The snap presidential election to take place on November 20 is intended to demonstrate his commitment to reforms and political diversity.
What the country is poised for, however, is politics as usual, with a powerful incumbent swatting aside a few nondescript also-rans in a one-horse race.
This week’s sight of political parties and public associations falling over themselves to nominate Tokayev as their candidate only reinforced the impression that he is first among equals.
He is not even a member anymore, since reforms passed by referendum in June prohibit the president from being inside any party. The point of the tinkering was ostensibly to lift him above the political fray and foster competition.
It was more unexpected that Amanat’s ostensible chief rival would also beg to nominate Tokayev.
The Ak Zhol party may officially be a part of the parliamentary opposition, a role it occupies de jure, albeit not de facto, but members still fingered Tokayev as their nominee above three other candidates.
Leader Azat Peruashev, a one-time ruling party grandee until he jumped ship to head Ak Zhol, offered a convoluted explanation of why he would sit out the election.
“There are matters when you must restrain your ambitions and work out what is more important to you in the hierarchy of values and priorities,” he opined cryptically.
Also rushing to nominate Tokayev were the little-known National Volunteer Network and the Association of Local Council Deputies of Kazakhstan.
To settle the argument about who would win the honor of nominating the incumbent, Amanat on October 6 announced the creation of a people’s coalition to support Tokayev’s candidacy.

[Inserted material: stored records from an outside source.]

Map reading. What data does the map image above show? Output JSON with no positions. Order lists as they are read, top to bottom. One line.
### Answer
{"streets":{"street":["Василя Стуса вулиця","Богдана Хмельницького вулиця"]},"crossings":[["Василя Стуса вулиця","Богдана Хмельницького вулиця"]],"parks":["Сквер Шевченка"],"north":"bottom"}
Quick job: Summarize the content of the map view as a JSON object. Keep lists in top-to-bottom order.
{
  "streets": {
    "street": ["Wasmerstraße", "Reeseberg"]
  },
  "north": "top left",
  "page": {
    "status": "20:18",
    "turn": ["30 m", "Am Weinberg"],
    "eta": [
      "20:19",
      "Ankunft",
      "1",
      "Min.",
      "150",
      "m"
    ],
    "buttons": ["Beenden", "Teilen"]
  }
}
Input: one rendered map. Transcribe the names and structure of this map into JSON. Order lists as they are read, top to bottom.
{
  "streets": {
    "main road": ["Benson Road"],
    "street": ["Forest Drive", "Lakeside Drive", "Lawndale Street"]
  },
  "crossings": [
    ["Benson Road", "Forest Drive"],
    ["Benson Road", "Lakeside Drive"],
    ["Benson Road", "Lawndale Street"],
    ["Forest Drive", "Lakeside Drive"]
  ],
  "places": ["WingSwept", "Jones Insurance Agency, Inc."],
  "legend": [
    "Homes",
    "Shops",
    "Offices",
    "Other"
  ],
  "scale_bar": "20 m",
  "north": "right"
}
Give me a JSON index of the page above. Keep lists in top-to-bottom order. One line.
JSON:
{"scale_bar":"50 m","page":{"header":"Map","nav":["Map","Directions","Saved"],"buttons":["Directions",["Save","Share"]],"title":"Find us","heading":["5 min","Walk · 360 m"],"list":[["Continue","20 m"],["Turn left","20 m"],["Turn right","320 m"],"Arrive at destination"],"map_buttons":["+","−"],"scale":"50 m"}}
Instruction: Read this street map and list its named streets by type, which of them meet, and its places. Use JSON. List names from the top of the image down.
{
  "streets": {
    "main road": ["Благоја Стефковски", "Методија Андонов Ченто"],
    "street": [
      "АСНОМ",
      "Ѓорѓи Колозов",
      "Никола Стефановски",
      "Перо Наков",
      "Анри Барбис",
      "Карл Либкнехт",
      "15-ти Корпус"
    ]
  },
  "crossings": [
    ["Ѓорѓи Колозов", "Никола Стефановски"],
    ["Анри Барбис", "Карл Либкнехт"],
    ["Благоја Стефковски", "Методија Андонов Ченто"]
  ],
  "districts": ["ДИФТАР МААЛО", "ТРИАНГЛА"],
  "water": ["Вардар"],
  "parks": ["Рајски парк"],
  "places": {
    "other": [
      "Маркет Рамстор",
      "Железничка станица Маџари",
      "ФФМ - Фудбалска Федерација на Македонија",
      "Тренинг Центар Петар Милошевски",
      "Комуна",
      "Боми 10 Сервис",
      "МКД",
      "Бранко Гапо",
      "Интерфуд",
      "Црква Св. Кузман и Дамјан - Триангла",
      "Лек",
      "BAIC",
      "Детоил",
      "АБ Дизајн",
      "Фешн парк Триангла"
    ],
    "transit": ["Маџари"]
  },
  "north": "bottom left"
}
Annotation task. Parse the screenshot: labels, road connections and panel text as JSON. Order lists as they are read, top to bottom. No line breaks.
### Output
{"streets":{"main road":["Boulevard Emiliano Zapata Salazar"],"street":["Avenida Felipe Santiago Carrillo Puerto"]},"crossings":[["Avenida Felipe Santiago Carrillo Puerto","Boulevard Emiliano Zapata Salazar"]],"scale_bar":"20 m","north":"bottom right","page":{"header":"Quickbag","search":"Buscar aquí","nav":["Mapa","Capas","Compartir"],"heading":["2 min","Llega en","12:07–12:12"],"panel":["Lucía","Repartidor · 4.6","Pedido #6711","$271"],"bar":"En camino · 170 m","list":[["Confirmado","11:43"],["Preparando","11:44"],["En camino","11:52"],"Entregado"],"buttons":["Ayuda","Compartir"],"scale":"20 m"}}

This coalition convened, with astonishing speed, within the same day, leaving the impression that what is being cast an organic initiative is merely an astroturf effort designed to lend a sheen of popular legitimacy to Tokayev’s bid.
Tokayev duly accepted the “great honor and responsibility” of standing as a “common candidate put forward by you all.”
The whole spectacle had echoes of the way politics was done under Nursultan Nazarbayev, the former president who routinely stormed to victory in choreographed elections lacking opposition candidates. The last time Nazarbayev ran for re-election was in 2015, when he got 97.8 percent of ballots cast, a figure that speaks volumes about the competitiveness of the vote.
There is no sign that any even vaguely viable rivals will challenge Tokayev. With just five days left until nominations close, there is little time for any to emerge.
So far, three no-names have registered bids.
One is Zhiguli Dayrabayev, a little-known member of the slightly better-known Auyl (Village) party who also chairs the National Association of Farmers.
Another is Nurlan Auyesbayev of the National Social Democratic Party, or OSDP, which positions itself as a genuine opposition party, although most credible political commentators say it lost any claim to that status many years ago. The closest the former communist-turned-social democrat has got to gaining any public profile was the time he fruitlessly lobbied for a statue of Soviet leader Vladimir Lenin to be erected in the capital, Astana.
The third candidate is Meyram Kazhyken, an obscure academic.
Tokayev is promising new-style politics, but his New Kazakhstan is about to have what looks very like an old-style election.